As they hone their sound in the later songs on the record, the quiet moments shine. "White Apple", a dusty ballad, relies on the odd piano fill or a distant horn to create atmosphere behind Nebeker's emotive singing instead of letting the brittle strum of the guitar carry the day. Closer "New York", though, shows the band's true strength. Where other songs build to climaxes, going from humble verses to towering choruses, this buzzing swirl succeeds on restraint. Keys groan for much of the song, but leave space for the rumble of Dobrowski's tom work and a melancholy bed of violins. The song captures, with its bittersweet fatigue, the double-edge of time. "I've got wise and I've got old," admits Nebeker, "not once did I fall." But it's the last plea -- "so don't you now" -- that sells the song. Maybe he has fallen, but he's selling hope here to someone who needs it, and the mix of strength and worry coats his voice perfectly.

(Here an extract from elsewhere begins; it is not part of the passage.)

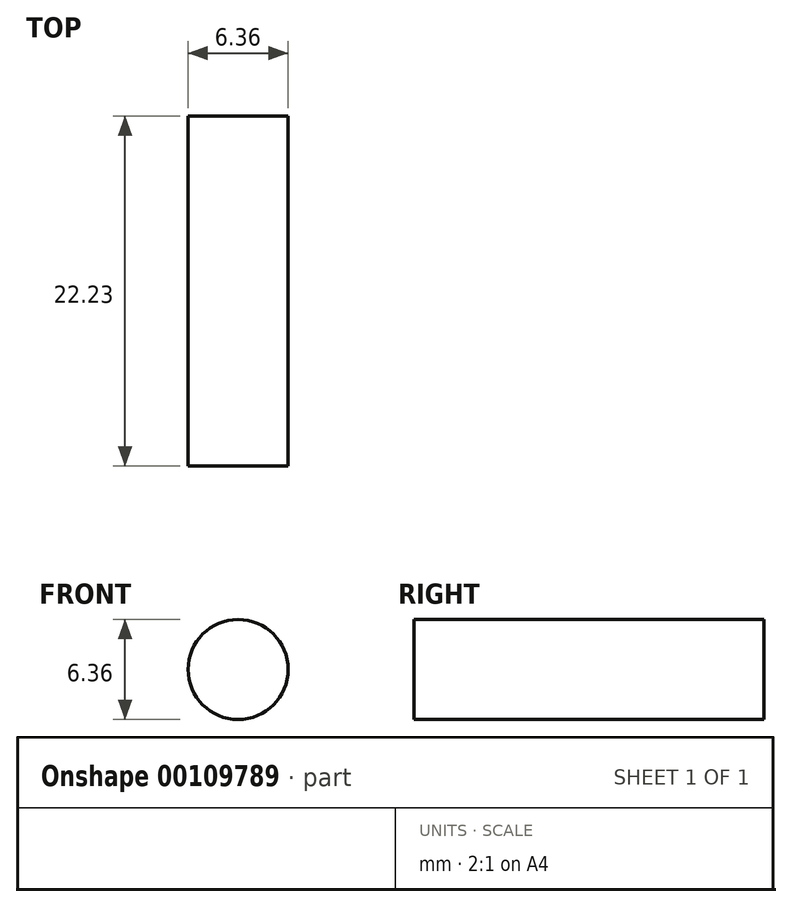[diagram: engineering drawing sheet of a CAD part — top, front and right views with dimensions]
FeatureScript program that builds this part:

This precarious spot ends We Are the Tide at just the right moment, where the band has achieved its biggest, best sound by not trying at all to sound so big. The swelling tension of the song never bursts, and you're left with the sweet ache of the album resonating. It's an imperfect document, perhaps, but that's only because it is one that never hides -- behind too many layers or too much nostalgia. Blind Pilot lays itself bare on We Are the Tide and if there are a few stumbles early on, they make the successes later in the record all the richer.